The village of Bishopstrow is referred to in the Domesday Book as 'Bishopstreo' meaning Bishop's Tree. We know that St Aldhelm, Bishop of Sherborne and Abbot of Malmesbury, spent much of his life as a missionary in the county of Wessex. Some say that Bishopstrow is one of the places where his body rested on its funeral journey to Malmesbury.
Whatever the authenticity of this, there seems no doubt that a church has stood on this site since the time of St Aldhelm, 639-709AD. Until recent years it was thought to be of Norman foundation with an apse; an unusual feature in Wiltshire. However, in 1981 lightning damage destroyed the lightning conductor. A trench was dug for a new one and the foundations of a Saxon church were unearthed, thus strengthening the link with St Aldhelm.
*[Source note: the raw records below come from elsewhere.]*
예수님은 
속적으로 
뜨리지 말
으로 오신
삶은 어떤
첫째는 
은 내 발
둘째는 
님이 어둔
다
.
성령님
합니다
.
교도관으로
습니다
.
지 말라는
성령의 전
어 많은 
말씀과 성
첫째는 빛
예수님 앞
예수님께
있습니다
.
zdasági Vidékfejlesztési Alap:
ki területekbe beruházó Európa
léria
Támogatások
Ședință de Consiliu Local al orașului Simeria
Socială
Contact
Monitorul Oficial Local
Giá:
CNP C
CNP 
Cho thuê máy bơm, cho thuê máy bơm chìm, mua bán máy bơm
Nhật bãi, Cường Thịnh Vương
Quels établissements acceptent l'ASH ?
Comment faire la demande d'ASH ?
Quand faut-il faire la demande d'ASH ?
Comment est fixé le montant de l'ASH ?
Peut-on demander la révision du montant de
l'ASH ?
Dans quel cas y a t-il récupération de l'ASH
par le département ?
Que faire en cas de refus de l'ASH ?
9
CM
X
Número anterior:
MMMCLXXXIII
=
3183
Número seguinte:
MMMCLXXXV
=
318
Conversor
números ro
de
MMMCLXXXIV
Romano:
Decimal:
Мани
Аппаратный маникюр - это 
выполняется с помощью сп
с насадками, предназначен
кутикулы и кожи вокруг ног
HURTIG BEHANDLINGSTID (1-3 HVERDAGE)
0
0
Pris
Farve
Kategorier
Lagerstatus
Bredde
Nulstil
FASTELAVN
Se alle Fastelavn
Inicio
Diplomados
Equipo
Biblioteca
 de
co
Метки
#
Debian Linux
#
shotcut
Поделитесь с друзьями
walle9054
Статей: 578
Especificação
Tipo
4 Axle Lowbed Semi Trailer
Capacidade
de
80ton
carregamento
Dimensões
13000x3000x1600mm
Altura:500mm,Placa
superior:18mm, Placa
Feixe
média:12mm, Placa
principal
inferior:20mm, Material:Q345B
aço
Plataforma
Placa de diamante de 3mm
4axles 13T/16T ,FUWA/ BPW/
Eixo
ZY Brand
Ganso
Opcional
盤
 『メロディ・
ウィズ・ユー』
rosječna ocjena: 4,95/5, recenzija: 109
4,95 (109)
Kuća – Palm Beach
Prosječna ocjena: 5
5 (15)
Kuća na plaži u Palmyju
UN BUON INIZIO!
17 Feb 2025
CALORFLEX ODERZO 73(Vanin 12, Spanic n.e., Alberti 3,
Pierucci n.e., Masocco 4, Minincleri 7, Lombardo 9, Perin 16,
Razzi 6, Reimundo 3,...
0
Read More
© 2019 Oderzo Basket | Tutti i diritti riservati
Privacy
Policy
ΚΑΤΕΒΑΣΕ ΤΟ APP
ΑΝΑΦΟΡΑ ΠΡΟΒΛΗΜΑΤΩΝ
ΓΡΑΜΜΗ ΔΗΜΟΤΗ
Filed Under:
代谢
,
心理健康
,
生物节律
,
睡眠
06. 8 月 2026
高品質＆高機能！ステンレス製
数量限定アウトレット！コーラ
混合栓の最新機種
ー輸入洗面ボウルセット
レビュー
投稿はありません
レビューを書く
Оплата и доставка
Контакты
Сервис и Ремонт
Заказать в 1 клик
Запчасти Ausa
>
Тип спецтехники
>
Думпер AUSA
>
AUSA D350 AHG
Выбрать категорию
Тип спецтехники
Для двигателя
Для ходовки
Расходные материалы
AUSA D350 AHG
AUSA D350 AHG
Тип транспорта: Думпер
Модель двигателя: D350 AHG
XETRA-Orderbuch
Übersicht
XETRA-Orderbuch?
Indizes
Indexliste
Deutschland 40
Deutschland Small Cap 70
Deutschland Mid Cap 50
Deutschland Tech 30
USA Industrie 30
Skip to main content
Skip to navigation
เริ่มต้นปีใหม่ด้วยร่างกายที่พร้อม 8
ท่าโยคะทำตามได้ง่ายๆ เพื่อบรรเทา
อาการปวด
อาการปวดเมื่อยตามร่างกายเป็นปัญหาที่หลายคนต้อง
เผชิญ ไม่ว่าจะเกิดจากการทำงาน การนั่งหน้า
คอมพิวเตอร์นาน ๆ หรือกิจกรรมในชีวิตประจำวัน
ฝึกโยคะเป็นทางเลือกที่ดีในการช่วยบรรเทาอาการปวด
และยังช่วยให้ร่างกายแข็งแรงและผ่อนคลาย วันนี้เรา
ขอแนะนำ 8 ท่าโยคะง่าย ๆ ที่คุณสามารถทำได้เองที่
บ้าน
The church underwent considerable restoration in1757 and at that time the church retained the apse.
However, most of the present building dates from 1877 when the present chancel was built. The plaster ceiling was removed to reveal the mediaeval oak roof, which was restored.
If one compares the pictures of the church taken from the west end in 1897 and 2003 they are remarkably similar. The gas lamps are no longer in place and the main difference is the addition of the chancel screen.
This beautiful wooden screen given by the Southey family at the beginning of the twentieth century holds a fascination for all who study it closely. The upright consists of hundreds of carved leaves. Tiny figures, including a lizard, a mouse and a fox, sixteen in all, hide among the leaves to be discovered by the sharp-eyed observer.